From a Windows VB6 Desktop Application to a Modern Web Platform for Packaging Machine Operators
Smart Data replaced ProAmpac's legacy shop floor system with a responsive Angular and .NET Core progressive web application, giving packaging machine operators real-time material and production tracking with drag-and-drop workflow controls.
Client
ProAmpac
Industry
Manufacturing
Timeline
~18-month build, fitted around shop floor change windows
Project Overview
ProAmpac's packaging machine operators were managing materials and production through a Windows VB6 desktop application. The application worked, but it was a Windows-only experience deployed on shop floor terminals, with no path forward as VB6 reached the end of its supported life. Operators needed real-time interaction with materials, work orders, and production state, and the legacy interface couldn't handle the kind of drag-and-drop workflow controls a modern shop floor team expects.
Smart Data built a responsive Angular and .NET Core progressive web application with real-time updates via SignalR, giving operators a fast, modern interface that runs on any browser and any shop floor device.
Project Challenge
The VB6 application had served the shop floor for years, but it was getting harder for operators to live inside. Four problems mattered most:
The legacy Windows VB6 application was Windows-only and locked to specific shop floor terminals with no mobile or tablet path
VB6 had reached end-of-life with no supported upgrade path, creating long-term platform risk
Operators couldn't perform direct-manipulation actions like drag-and-drop work reassignment or material moves
Status updates required manual refreshes; shop floor coordination ran at the speed of polling, not the speed of the work
Context: The replacement had to feel native to the work.
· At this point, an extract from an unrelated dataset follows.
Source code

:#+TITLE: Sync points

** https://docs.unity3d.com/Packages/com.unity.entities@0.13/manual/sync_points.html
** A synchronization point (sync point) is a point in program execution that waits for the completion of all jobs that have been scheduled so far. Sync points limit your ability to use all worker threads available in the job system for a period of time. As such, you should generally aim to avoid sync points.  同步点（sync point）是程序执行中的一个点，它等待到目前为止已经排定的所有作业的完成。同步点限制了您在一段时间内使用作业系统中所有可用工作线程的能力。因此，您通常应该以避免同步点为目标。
Operators don't have time to navigate complex menus, and the interface needed to be built around the actual sequence of actions an operator performs in a shift.
Project Approach
Smart Data partnered with ProAmpac's product owner, internal systems architect (who also wrote .NET code), and dedicated QA. One Smart Data developer doubled as UI/UX designer. The collaboration was tight: design and implementation happened in the same conversations, and the build fitted around ProAmpac's other priorities and shop floor change windows.
Key Implementation Highlights:
Progressive web application architecture so the platform runs on any modern browser and adapts to different shop floor display sizes from a single codebase
Angular front end built around operator workflows, not menu hierarchies
.NET Core service layer on Microsoft Azure
SignalR for real-time updates so when a status changes anywhere in the system, every connected operator sees it immediately without a refresh
Drag-and-drop workflow interactions for moving material, reassigning work, and reorganizing production state with direct manipulation
Granular role-based permissions matching real-world shop floor hierarchies (line operators, floor leads, supervisors)
Single-codebase delivery to desktop terminals, tablets, and other shop floor surfaces with no parallel deployments
Real-time updates via SignalR weren't a nice-to-have. Shop floor work is event-driven; when a machine status changes or a work order moves, every operator looking at that station should see it immediately, not after a refresh.
Project Results
After the platform shipped, four things changed for operators on the floor:
Eliminated the lag from manual refresh cycles by surfacing real-time status updates to every connected operator
Removed long-term platform risk by replacing the unsupported VB6 stack with a modern web architecture
Adapted the interface to whatever device is in front of the operator, from desktop terminals to tablets
Aligned permissions with how the shop floor is actually run, not how the legacy software assumed it would be
The modernization preserved the workflow intelligence the legacy VB6 application captured while making it resilient to the next decade of platform change.
Key Technologies
.NET Core 2.x, Angular, SignalR, and Microsoft Azure.